Sheila McLeod Arnopoulos.

Kingston, McGill-Queens University Press, c1982.
Distributed by University of Toronto Press.
201pp, paper, $17.50 (cloth), $6.95 (paper).
ISBN 0-7735-0405-2 (cloth), 0-7735-0406-0 (paper).


Grades 11 and up.
Reviewed by Nora Scarabello.

Volume 11 Number 4.
1983 July.


True to the lucid journalistic style used when she was writing for the now-defunct Montreal Star, Arnopoulos has produced a book that is very readable and easy to digest that deals with yet another minority group in Canada: the francophones in northern Ontario.

Franco-Ontarians, about 700,000 of them and largely found in Sudbury, Timmins, Hearst, Dubreuilville (a region referred to in this book as Nouvel-Ontario), live a rather schizophrenic existence with their French and English selves at war with each other. However, Gerard Lafreniere, head of Laurentian University's French program prefers to refer to himself as a "hybrid," and most of them consider themselves as such. Arnopoulos writes "francophones in Ontario are forced to be hybrids if they want to keep their French heritage and still participate in an English society."

Hundreds of Franco-Ontarians were interviewed in this book. They come from all walks of life: playwrights, miners, priests, shop-keepers, business tycoons from Sudbury (Paul Desmarais and Robert Campeau no less) and all of her accounts of their feelings, their hopes and their fears are often touching and sensitive and sometimes poignant. The presentation of the cultural, historical, and sociological background of the French in Quebec help the reader understand the bicultural personality of the French in Ontario.

The table of contents is rather confusing at first glance, but it gives a brief annotation of the coverage of each chapter. The index provides more detailed information and pagination. Tables and footnotes are extensively used, and the bibliography is more than enough to satiate an avid student of francophone culture in Canada. One small catch: one has to know French to read many of them.

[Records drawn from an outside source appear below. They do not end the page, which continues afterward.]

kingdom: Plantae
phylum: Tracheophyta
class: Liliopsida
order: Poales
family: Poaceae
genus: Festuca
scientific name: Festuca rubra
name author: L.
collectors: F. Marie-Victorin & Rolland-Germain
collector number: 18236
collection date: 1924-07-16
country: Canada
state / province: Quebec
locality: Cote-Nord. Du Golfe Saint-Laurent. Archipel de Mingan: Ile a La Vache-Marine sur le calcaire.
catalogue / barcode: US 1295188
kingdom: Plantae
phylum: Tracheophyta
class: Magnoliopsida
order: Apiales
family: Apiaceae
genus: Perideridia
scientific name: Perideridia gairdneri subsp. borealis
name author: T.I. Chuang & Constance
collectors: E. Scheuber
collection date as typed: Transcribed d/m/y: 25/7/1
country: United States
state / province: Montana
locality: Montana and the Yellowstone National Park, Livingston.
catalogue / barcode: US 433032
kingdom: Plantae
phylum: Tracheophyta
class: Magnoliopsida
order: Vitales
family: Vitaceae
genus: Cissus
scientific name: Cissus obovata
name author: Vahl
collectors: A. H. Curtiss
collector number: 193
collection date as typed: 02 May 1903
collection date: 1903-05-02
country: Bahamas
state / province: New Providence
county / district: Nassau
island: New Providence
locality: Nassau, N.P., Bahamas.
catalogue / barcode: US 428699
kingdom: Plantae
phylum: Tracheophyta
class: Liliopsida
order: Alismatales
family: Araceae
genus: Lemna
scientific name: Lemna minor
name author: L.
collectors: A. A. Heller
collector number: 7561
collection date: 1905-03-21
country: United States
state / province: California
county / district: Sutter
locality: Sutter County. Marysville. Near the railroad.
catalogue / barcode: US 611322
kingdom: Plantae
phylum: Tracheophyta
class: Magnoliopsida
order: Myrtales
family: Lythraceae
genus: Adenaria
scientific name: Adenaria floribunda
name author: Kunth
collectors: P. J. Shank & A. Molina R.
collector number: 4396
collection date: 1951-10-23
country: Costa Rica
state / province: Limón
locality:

The conflict between French and English in Canada is as old as the country itself, and it is not always a pleasant read. However, this book with its clear presentation and its down-to-earth examples and contact with ordinary people somehow makes the realism of the problem not so pungent even if the issues are presented and brought to the table for everyone to savour.


Nora Scarabello, Applewood Heights S. S., Mississauga, ON.